After a year of no new mixtapes or EPs as Rxseboy, on June 30 Tubbs would release Blood. This was his first mixtape as Rxseboy in over a year. As well as Bloom, he would release a collaborative mixtape with Drex Carter, The Greatest Story Never Told. The mixtape was released September 29, 2023.

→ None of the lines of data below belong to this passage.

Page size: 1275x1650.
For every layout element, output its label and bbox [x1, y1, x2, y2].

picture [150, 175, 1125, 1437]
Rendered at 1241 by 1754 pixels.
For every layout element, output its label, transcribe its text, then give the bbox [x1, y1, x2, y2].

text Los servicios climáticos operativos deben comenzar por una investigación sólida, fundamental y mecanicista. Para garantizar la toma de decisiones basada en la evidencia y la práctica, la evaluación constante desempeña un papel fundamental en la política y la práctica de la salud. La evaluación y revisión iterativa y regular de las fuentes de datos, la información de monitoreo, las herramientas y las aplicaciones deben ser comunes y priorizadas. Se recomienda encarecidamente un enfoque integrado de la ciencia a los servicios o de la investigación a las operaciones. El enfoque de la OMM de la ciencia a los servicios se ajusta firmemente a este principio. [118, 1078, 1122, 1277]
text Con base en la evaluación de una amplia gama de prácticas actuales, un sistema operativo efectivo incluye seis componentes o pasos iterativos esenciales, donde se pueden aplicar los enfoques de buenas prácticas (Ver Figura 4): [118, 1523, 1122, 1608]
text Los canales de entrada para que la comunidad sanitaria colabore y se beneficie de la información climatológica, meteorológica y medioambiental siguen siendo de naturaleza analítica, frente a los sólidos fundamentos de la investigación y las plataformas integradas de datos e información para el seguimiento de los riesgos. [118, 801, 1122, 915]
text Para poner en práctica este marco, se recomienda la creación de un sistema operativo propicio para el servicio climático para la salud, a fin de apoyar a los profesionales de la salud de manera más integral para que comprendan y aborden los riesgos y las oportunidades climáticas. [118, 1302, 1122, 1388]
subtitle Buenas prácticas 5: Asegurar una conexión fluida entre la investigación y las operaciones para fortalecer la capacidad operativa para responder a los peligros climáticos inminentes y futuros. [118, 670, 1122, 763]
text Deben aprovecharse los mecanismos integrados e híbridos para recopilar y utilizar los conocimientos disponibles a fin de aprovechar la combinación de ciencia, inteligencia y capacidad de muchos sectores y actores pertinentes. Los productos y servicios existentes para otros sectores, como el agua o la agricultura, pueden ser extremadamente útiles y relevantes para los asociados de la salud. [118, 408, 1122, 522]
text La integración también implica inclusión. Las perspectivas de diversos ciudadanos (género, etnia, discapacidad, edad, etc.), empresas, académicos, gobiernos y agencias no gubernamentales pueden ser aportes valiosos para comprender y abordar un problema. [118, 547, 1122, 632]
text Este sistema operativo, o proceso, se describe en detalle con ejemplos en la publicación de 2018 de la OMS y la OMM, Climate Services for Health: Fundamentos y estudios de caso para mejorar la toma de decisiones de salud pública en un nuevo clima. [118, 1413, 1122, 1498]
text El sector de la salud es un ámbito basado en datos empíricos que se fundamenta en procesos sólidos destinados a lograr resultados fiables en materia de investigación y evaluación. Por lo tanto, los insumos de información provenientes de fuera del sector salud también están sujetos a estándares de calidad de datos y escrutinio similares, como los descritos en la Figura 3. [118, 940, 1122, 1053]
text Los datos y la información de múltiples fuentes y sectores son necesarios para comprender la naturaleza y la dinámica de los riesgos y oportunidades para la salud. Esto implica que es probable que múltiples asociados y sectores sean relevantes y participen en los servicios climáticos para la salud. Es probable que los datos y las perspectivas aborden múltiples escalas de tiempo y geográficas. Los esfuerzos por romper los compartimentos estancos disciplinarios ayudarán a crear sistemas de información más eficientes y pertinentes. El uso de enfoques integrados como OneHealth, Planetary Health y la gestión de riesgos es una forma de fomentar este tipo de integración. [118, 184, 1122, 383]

In January 2024, Tubbs released the single "Talking To Myself". The song was released as a single from his sixth mixtape, Love Is a Drug. The song had a more R&B/soft grunge sound, indicating a new era of sound from him. The single "Dramatic" was also released as a single from Love Is a Drug. The mixtape was released on May 24, 2024.

== Other projects ==
Despite Rxseboy being his main recording alias, Tubbs has two other known aliases he records music under.

=== Sorrow ===
The most prolific of these other two aliases is "Sorrow". This persona has been used by Rxseboy as far back as 2020. This persona is used for his more sad, soft songs. Under this alias, Tubbs has released two EPs and three mixtapes, the most notable of which being Sad Songs I Wrote at 3AM, as it features the single "Not Alright". Tubbs also uses the Sorrow alias to release songs that go unreleased as Rxseboy.

=== Akumuh ===
The other of the two aliases is "Akumuh". As Akumuh, Tubbs makes more alternative rap songs. This alias had not been used much until May 10, 2024, when Tubbs would release an eponymous mixtape under the alias, with seven tracks. This mixtape was released as a precursor to his sixth mixtape as Rxseboy, Love Is a Drug.